Justin Jaffray

blog notes

Merge Join is Weird

27 Oct 2019

Since I’ve made myself a pariah at work over this, I figured I should explain in more detail what I mean.

I’m going to start with a very brief explanation of what I mean by “join.” An “inner join” (henceforce “join”) is the most fundamental query primitive in relational databases. It’s not an exaggeration to say that SQL derives most of its benefits from the fact that it allows users to write joins and have them executed relatively fast.

A “relation”, or “table” (depending on whether you’re a nerd or a jock) is a set or multiset (again, depending on whether you’re a nerd or a jock) of “tuples” or “rows” (again, …).

A “join” of two relations \(A\) and \(B\) on a predicate \(p\) (written \(A \bowtie_p B\)) is a new relation whose rows are the concatenations of each pair of rows in \(A\) and \(B\) that satisfy \(p\).

Symbolically: \[ A \bowtie_p B = \sigma_p(A \times B) = \left\{ ab \:|\: a \in A, b \in B, p(ab) \right\} \]

Where \(\times\) is the “cross product” operator that just gives you every pair of rows, and \(\sigma_p\) is the “select” or “filter” operator.

This definition has some useful properties.

Commutativity (note that we don’t care about the ordinalities of the various n-tuples, usually we just care about the names of their entries):

\[ A \bowtie B = B \bowtie A \]

Associativity (don’t worry about fiddling around with the predicates here, it works):

\[ A \bowtie (B \bowtie C) = (A \bowtie B) \bowtie C \]

And less often talked about, distributivity:

\[ A \bowtie (B + C) = A \bowtie B + A \bowtie C \]

(where \(+\) is the union operator where you smash two tables together). It doesn’t look like it, but this one is actually extra spicy and justifies a lot of non-trivial algorithms.

Anyone with a cursory knowledge of query processing will tell you that the three musketeers of binary join algorithms are the hash join, nested loops join, and merge join. But I’m going to argue that there’s really only one join algorithm: the one that encompasses hash join and nested loop join (and some other cool stuff). And then also merge join happens to exist for some reason.

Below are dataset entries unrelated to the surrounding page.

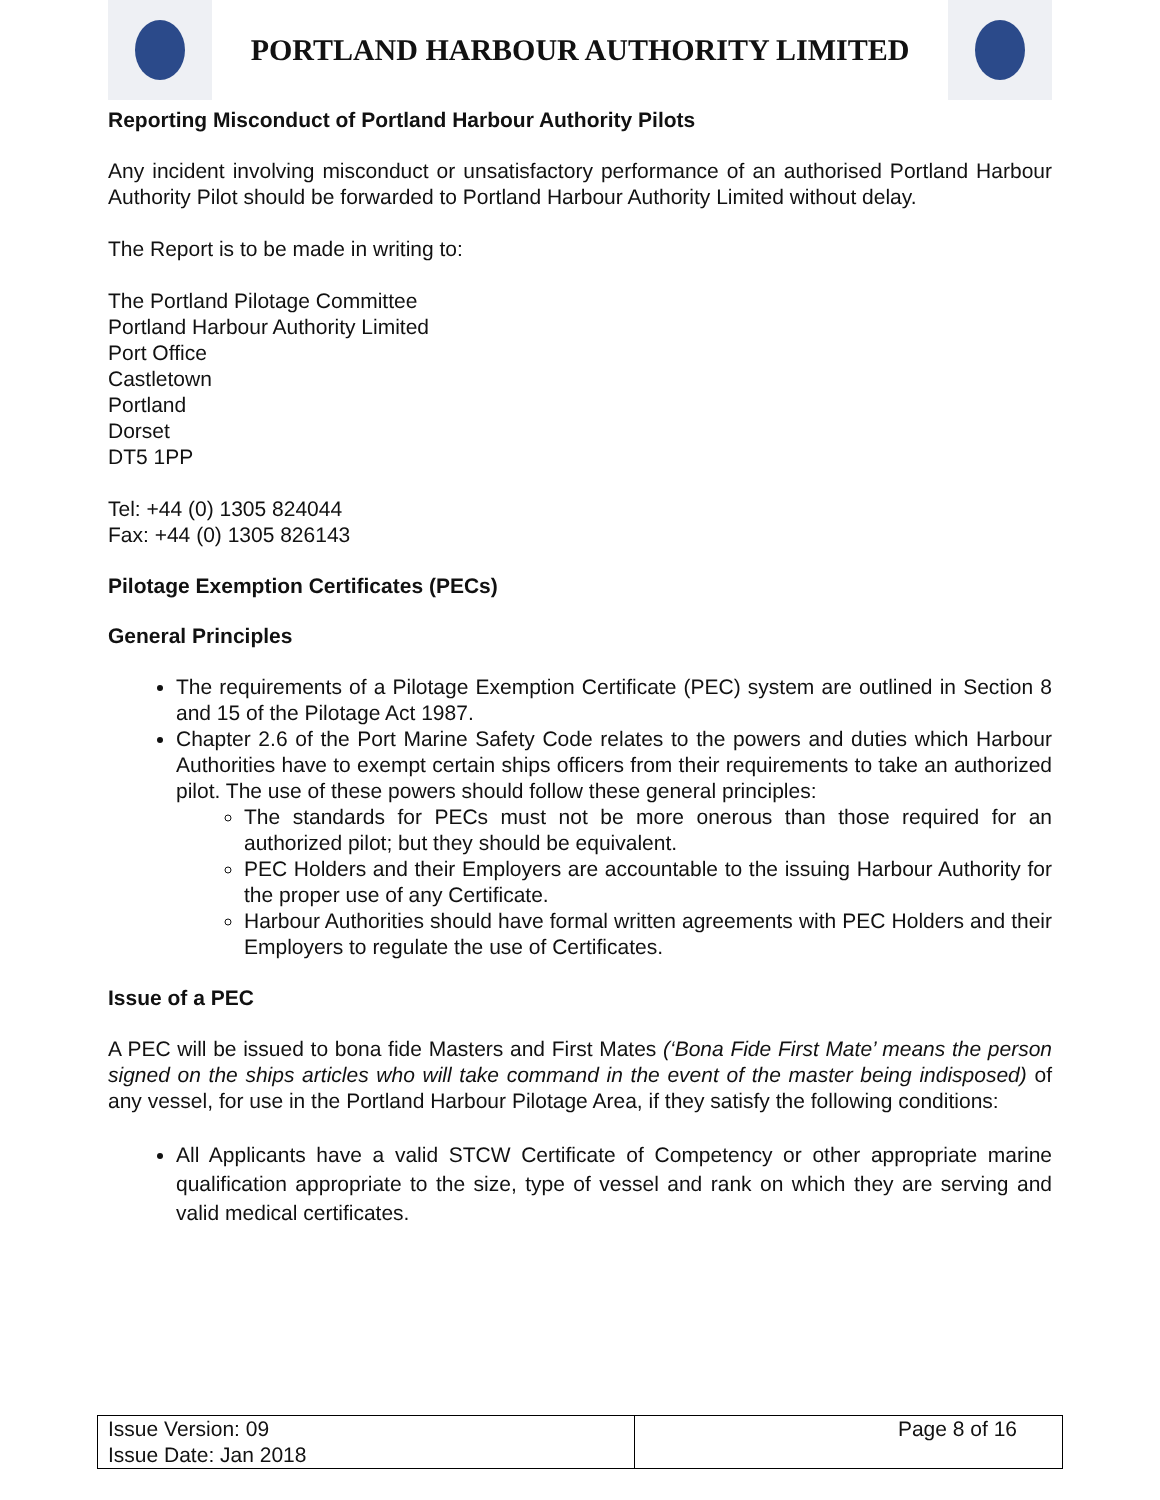PORTLAND HARBOUR AUTHORITY LIMITED
Reporting Misconduct of Portland Harbour Authority Pilots
Any incident involving misconduct or unsatisfactory performance of an authorised Portland Harbour Authority Pilot should be forwarded to Portland Harbour Authority Limited without delay.
The Report is to be made in writing to:
The Portland Pilotage Committee
Portland Harbour Authority Limited
Port Office
Castletown
Portland
Dorset
DT5 1PP
Tel: +44 (0) 1305 824044
Fax: +44 (0) 1305 826143
Pilotage Exemption Certificates (PECs)
General Principles
The requirements of a Pilotage Exemption Certificate (PEC) system are outlined in Section 8 and 15 of the Pilotage Act 1987.
Chapter 2.6 of the Port Marine Safety Code relates to the powers and duties which Harbour Authorities have to exempt certain ships officers from their requirements to take an authorized pilot. The use of these powers should follow these general principles:
The standards for PECs must not be more onerous than those required for an authorized pilot; but they should be equivalent.
PEC Holders and their Employers are accountable to the issuing Harbour Authority for the proper use of any Certificate.
Harbour Authorities should have formal written agreements with PEC Holders and their Employers to regulate the use of Certificates.
Issue of a PEC
A PEC will be issued to bona fide Masters and First Mates (‘Bona Fide First Mate’ means the person signed on the ships articles who will take command in the event of the master being indisposed) of any vessel, for use in the Portland Harbour Pilotage Area, if they satisfy the following conditions:
All Applicants have a valid STCW Certificate of Competency or other appropriate marine qualification appropriate to the size, type of vessel and rank on which they are serving and valid medical certificates.
| Issue Version: 09 Issue Date: Jan 2018 | Page 8 of 16 |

So what’s the one true join algorithm? Well, the definition suggests an algorithm:

for each row a in A:
  for each row b in B:
    if p(ab):
      emit(ab)

A cute way of interpreting this algorithm is that

if p(ab):
  emit(ab)

is a join algorithm that only works on relations when each has a single row. We then rewrite \(A\) to \(a_1 + a_2 + \ldots\) and \(B\) to \(b_1 + b_2 + \ldots\) (where each \(a_i\) and \(b_j\) are a single row from \(A\) and \(B\) respectively).

Then \(A \bowtie B\) is \((a_1 + a_2 + \ldots) \bowtie (b_1 + b_2 + \ldots)\) and by the distributive property, \[ A \bowtie B = a_1 \bowtie b_1 + a_1 \bowtie b_2 + \ldots = \sum_{a \in A, b \in B} a \bowtie b \] and we’ve successfully bootstrapped a real join algorithm from our baby one that only works on singletons.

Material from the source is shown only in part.